3.4 Overlays – bringing together two themes – the line work of the two themes are combined (lines are broken, new nodes and links/arcs are recognized, topology is redone, note that sliver polygons may have to be eliminated) and the fields from both theme databases are combined into one new database. Three common types of overlays:

	Union – is a complete merging of two themes where the new theme is composed of the entire map area of both themes and all the fields from both theme data tables
	Intersect – is a merging of two themes but only where they share space such that the ‘map area’ of the new theme is the area that was in common for both themes and the attribute database is composed of all the fields from both theme data tables

Clip – is akin to pressing a cookie cutter onto a theme such that the new theme is a miniature version of the first (a mini-me), the map area is defined by the overlay (cookie cutter) theme and the database comes only from the input (cookie dough) theme.

Update - features from the 'update layer' descend upon the input theme and replace whatever was underneath. An example would be updating a timber type map (input layer) with a cut block (update layer) where the cut block shape supersedes the timber types it overlaps.

Erase - the polygons from the 'erase layer' descend upon the input theme and eliminate that area. An example would be if land were expropriated from a woodlot owner to create a park. The 'park area' would be erased from the woodlot area.

3.5 Buffers

Buffering creates a new theme with new polygon features (geometric objects) based on a constant measure from features in a source theme; buffers around points are circles, around lines are ‘corridors’ (snake-like with rounded ends) and around polygons are ‘donuts’; buffers can be created based on:

a single set width (i.e. all features by 50m)

multiple widths where more than one buffer is created around each feature (i.e. a 50 and a 150m buffer created around each feature – gives a “bull’s eye” effect)
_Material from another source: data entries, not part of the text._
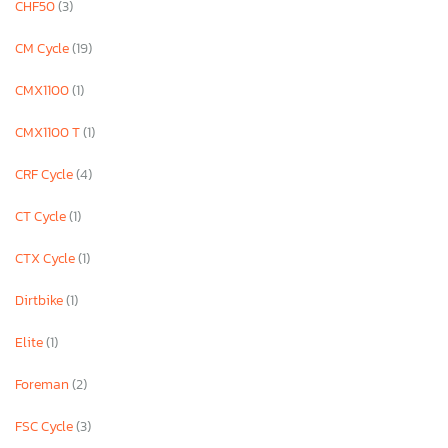
CHF50
(3)
CM Cycle
(19)
CMX1100
(1)
CMX1100 T
(1)
CRF Cycle
(4)
CT Cycle
(1)
CTX Cycle
(1)
Dirtbike
(1)
Elite
(1)
Foreman
(2)
FSC Cycle
(3)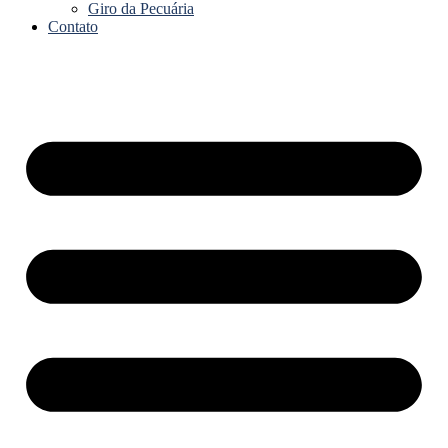
Giro da Pecuária
Contato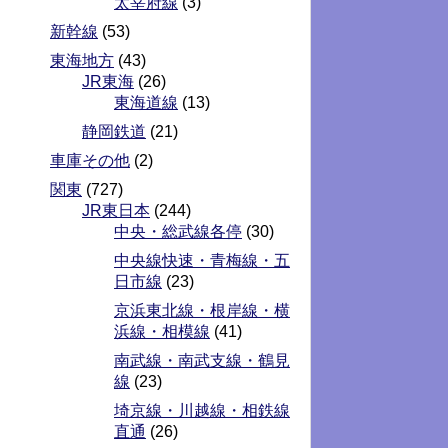
太宰府線
(3)
新幹線
(53)
東海地方
(43)
JR東海
(26)
東海道線
(13)
静岡鉄道
(21)
車庫その他
(2)
関東
(727)
JR東日本
(244)
中央・総武線各停
(30)
中央線快速・青梅線・五
日市線
(23)
京浜東北線・根岸線・横
浜線・相模線
(41)
南武線・南武支線・鶴見
線
(23)
埼京線・川越線・相鉄線
直通
(26)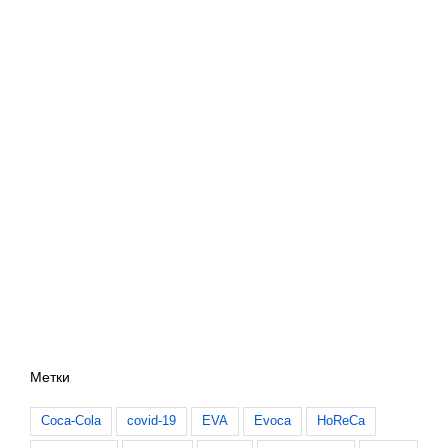
Метки
Coca-Cola
covid-19
EVA
Evoca
HoReCa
varying width based on an attribute field (i.e. width for each feature is stored in the data table, buffer width depends on the value in this field)

other factors include:

dissolve boundaries between overlapping buffers

buffer outside / inside / both

3.6 Dissolve

With dissolve, also known as merge polygons, boundaries between adjacent polygons with the same attribute value (i.e. class = poor) are ‘dissolved’ and the two (or more) polygons are merged into one larger polygon; a new map layer (theme) results with the generalized data. This is the ‘spatial equivalent’ to reclassification of attribute data.
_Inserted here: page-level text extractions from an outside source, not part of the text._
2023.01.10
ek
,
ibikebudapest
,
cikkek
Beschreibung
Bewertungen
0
3.7 Network Routing – as the name implies, this type of analysis assesses movement through a network. Consider the difference between the shortest route and the fastest route. During the middle of the night the ‘shortest route’ is likely the ‘fastest route’, however, during rush hour I would consider traffic and use the ‘fastest route’ (which may have a longer distance). The network is modeled using lines (arcs) and intersections (nodes). Arc-node topology provides information regarding connectivity. The attribute database would provide additional information regarding impedance to flow (or movement). Examples would include speed limit and traffic loads at different times of the day. There is a ‘cost’ to making turns at intersections – i.e. you have to slow down rather than use just two wheels to make the turn. One-way streets would provide for an absolute barrier. As well, making a turn off of an overpass onto a highway below would be prohibited. Other routing examples include most efficient route (for making several stops or deliveries) and location-allocation (where school catchment areas can be determined based on road network and not just a straight-line distance).

Quickest route to Vegas!

Shortest route to Vegas!

Note the difference between the two routes.

3.8 Summary

The results of these spatial operations take on different forms: item 3.1 is a spatial query and merely results in a selection of map features that meet the ‘spatial criteria/relation’, items 3.2 and 3.3 result in additions/changes to the database tables, items 3.4 - 3.6 generally result in a new theme with line work and a data table based on the spatial operation, and . Item 3.7 (networks) usually result in a selection of lines within the network that represent the best route.